Il peut être intéressant de nous souvenir des paroles de Jésus en Jn 10, 9 :

« Je suis la porte, celui qui entre par moi sera en sureté, il pourra entrer et sortir, il trouvera des pâturages ». Mais le mot « porte » peut se comprendre comme l'espace qui permet d'accéder à une pièce ou comme l'élément matériel qui, en tournant sur ses gonds, peut permettre ou empêcher le passage.

Le contexte de la citation montre clairement qu'il s'agit de l'ouverture pour entrer et sortir. Malheureusement nous utilisons Jésus comme l'élément tournant dont nous servons pour laisser ou empêcher le passage à l'intimité de Dieu. Très souvent, nous avons fermé la porte et gardé la clef.
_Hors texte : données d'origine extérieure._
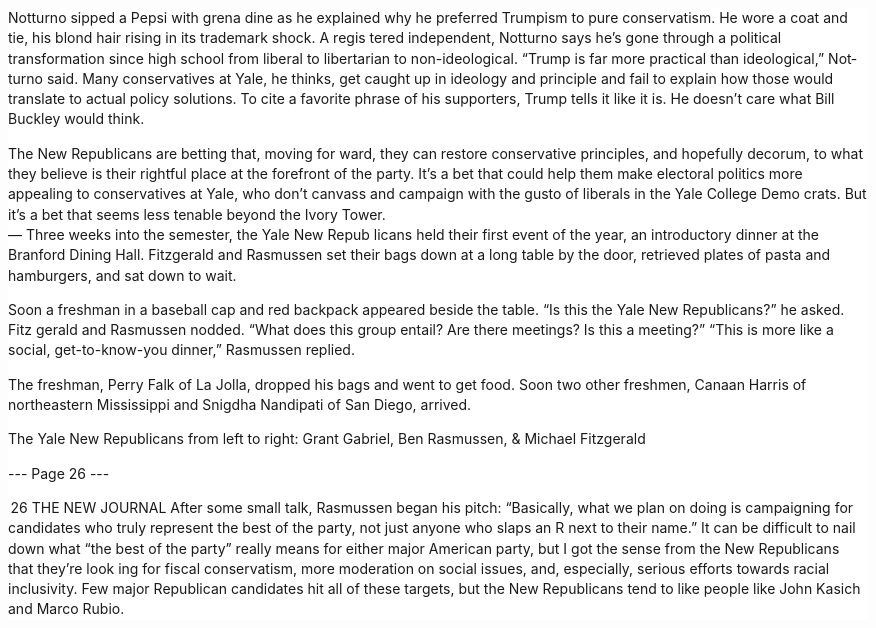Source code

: Notturno sipped a Pepsi with grena­
dine as he explained why he preferred 
Trumpism to pure conservatism. He wore a coat and 
tie, his blond hair rising in its trademark shock. A regis­
tered independent, Notturno says he’s gone through a 
political transformation since high school from liberal 
to libertarian to non-ideological. 
“Trump is far more practical than ideological,” Not­
turno said. Many conservatives at Yale, he thinks, get 
caught up in ideology and principle and fail to explain 
how those would translate to actual policy solutions. 
To cite a favorite phrase of his supporters, Trump tells 
it like it is. He doesn’t care what Bill Buckley would 
think.  

The New Republicans are betting that, moving for­
ward, they can restore conservative principles, and 
hopefully decorum, to what they believe is their rightful 
place at the forefront of the party. It’s a bet that could 
help them make electoral politics more appealing to 
conservatives at Yale, who don’t canvass and campaign 
with the gusto of liberals in the Yale College Demo­
crats. But it’s a bet that seems less tenable beyond the 
Ivory Tower.  
—
Three weeks into the semester, the Yale New Repub­
licans held their first event of the year, an introductory 
dinner at the Branford Dining Hall. Fitzgerald and 
Rasmussen set their bags down at a long table by the 
door, retrieved plates of pasta and hamburgers, and sat 
down to wait. 

Soon a freshman in a baseball cap and red backpack 
appeared beside the table. 
“Is this the Yale New Republicans?” he asked. Fitz­
gerald and Rasmussen nodded. “What does this group 
entail? Are there meetings? Is this a meeting?” 
“This is more like a social, get-to-know-you dinner,” 
Rasmussen replied. 

The freshman, Perry Falk of La Jolla, dropped his 
bags and went to get food. Soon two other freshmen, 
Canaan Harris of northeastern Mississippi and Snigdha 
Nandipati of San Diego, arrived. 

The Yale New Republicans from 
left to right: Grant Gabriel, Ben 
Rasmussen, & Michael Fitzgerald


--- Page 26 ---

 26
THE  NEW  JOURNAL
After some small talk, Rasmussen began his pitch: 
“Basically, what we plan on doing is campaigning for 
candidates who truly represent the best of the party, not 
just anyone who slaps an R next to their name.” It can 
be difficult to nail down what “the best of the party” 
really means for either major American party, but I got 
the sense from the New Republicans that they’re look­
ing for fiscal conservatism, more moderation on social 
issues, and, especially, serious efforts towards racial 
inclusivity. Few major Republican candidates hit all 
of these targets, but the New Republicans tend to like 
people like John Kasich and Marco Rubio. 
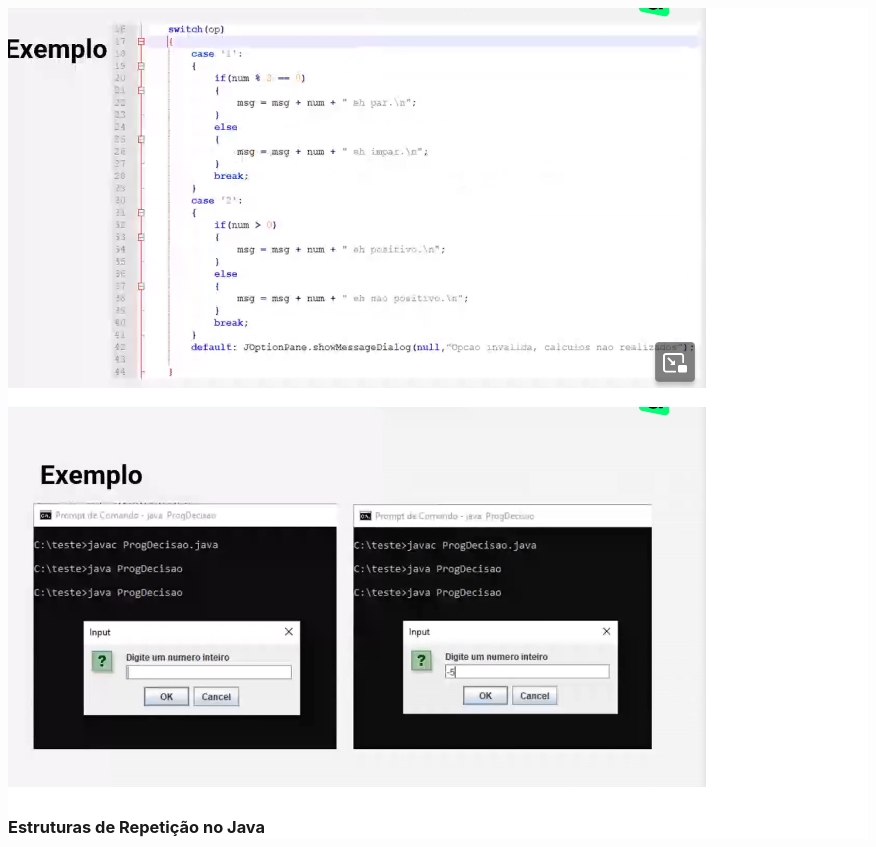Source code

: ![Untitled](./for_readme/Untitled%20163.png)

![Untitled](./for_readme/Untitled%20164.png)

### **Estruturas de Repetição no Java**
De ça aussi Jésus s'est rendu compte : Malheur à vous scribes et pharisiens hypocrites, qui fermez aux autres les portes du Royaume des Cieux ! Vous n'y entrez pas et vous ne laissez pas passer ceux qui veulent y entrer ! (Mt 23,13).

 

Méditation-contemplation

 

Ouvre-toi !

La clef de toute vie spirituelle c'est l'ouverture.

Il faut te laisser imbiber comme une éponge.

Mais pour cela, il n'y a d'autre moyen que de te laisser presser.

 

Si tu te vides de tout le terrestre qui est en toi,

Le divin qui s'y trouve aussi t'inondera.

C'est plus simple qu'avec une tétine :

Tu te rempliras dans la mesure où tu te vides.

 

Si tu es rempli du monde, ton action sera mondaine.

Si tu es rempli de Dieu, tu suinteras l'esprit.

Travaille pour le premier point.

Le second en sera toujours une conséquence spontanée et logique.